In the first place, there is no indication or research that or police reports that crime is associated with either. Do they realize that everyone who lives in the Springs is renting according to their ability to pay and subsidized by Section 8. I know of no incidence of crime associated with this very much needed housing for our seniors who fall into the income level required.

In the second place, I doubt that either of you are aware of the units in our city that are considered "affordable housing" such as those that are part of the Alterra complex on Fletcher Parkway.

Maybe the two of you are coming from some part of the U.S. where "public housing" was built in large complexes, not maintained, and had irresponsible landlords....but that's not in La Mesa!

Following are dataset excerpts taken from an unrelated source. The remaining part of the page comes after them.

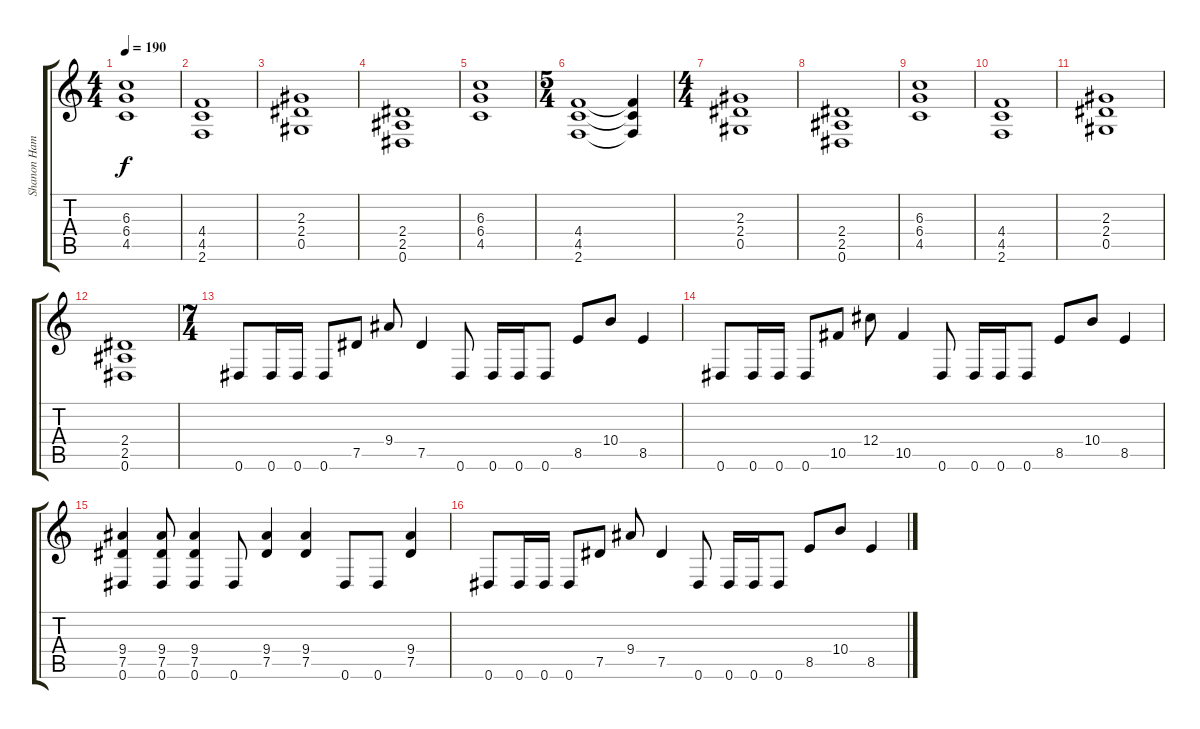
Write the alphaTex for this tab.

\track ("Shanon Hamm" "Shanon Ham") {instrument distortionguitar}
\staff {score tabs}
\tuning (Eb4 Bb3 Gb3 Db3 Ab2 Eb2) {hide}
\ts (4 4)
\tempo 190
\clef g2
\ks c
(6.3 6.4 4.5).1{dy f} |
(4.4 4.5 2.6).1 |
(2.3 2.4 0.5).1 |
(2.4 2.5 0.6).1 |
(6.3 6.4 4.5).1 |
\ts (5 4)
(4.4 4.5 2.6).1 (4.4{t} 4.5{t} 2.6{t}).4 |
\ts (4 4)
(2.3 2.4 0.5).1 |
(2.4 2.5 0.6).1 |
(6.3 6.4 4.5).1 |
(4.4 4.5 2.6).1 |
(2.3 2.4 0.5).1 |
(2.4 2.5 0.6).1 |
\ts (7 4)
0.6.8 0.6.16 0.6.16 0.6.8 7.5.8 9.4.8 7.5.4 0.6.8 0.6.16 0.6.16 0.6.8 8.5.8 10.4.8 8.5.4 |
0.6.8 0.6.16 0.6.16 0.6.8 10.5.8 12.4.8 10.5.4 0.6.8 0.6.16 0.6.16 0.6.8 8.5.8 10.4.8 8.5.4 |
(9.4 7.5 0.6).4 (9.4 7.5 0.6).8 (9.4 7.5 0.6).4 0.6.8 (9.4 7.5).4 (9.4 7.5).4 0.6.8 0.6.8 (9.4 7.5).4 |
0.6.8 0.6.16 0.6.16 0.6.8 7.5.8 9.4.8 7.5.4 0.6.8 0.6.16 0.6.16 0.6.8 8.5.8 10.4.8 8.5.4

Comment by David Smyle on October 18, 2012 at 11:19am

Speaking for myself only and not any group I associate myself with, Dean is a nice man but not the man for the job.  His views are such that public monies received through taxes are up for grabs on any pet project he deems socially acceptable even though it may not have anything to do with City ops.  It is the Obama wealth distribution project mantra that bothers me.  His mainly liberal ideals have no boundaries with regard to spending money on green projects, low income housing,  and making La Mesa the biking capital of California.  FYI, that is what Lake Murray and other City and County parks are for.  As far as City growth, La Mesa is 95%+ already built out so we are not going to see any huge increase in population within the City limits.  He is not for pension reform and thinks everyone should have the same kind of exorbitant pensions government workers receive and 401K are out of the question.  Off all the candidates, this one will do the most damage with his votes.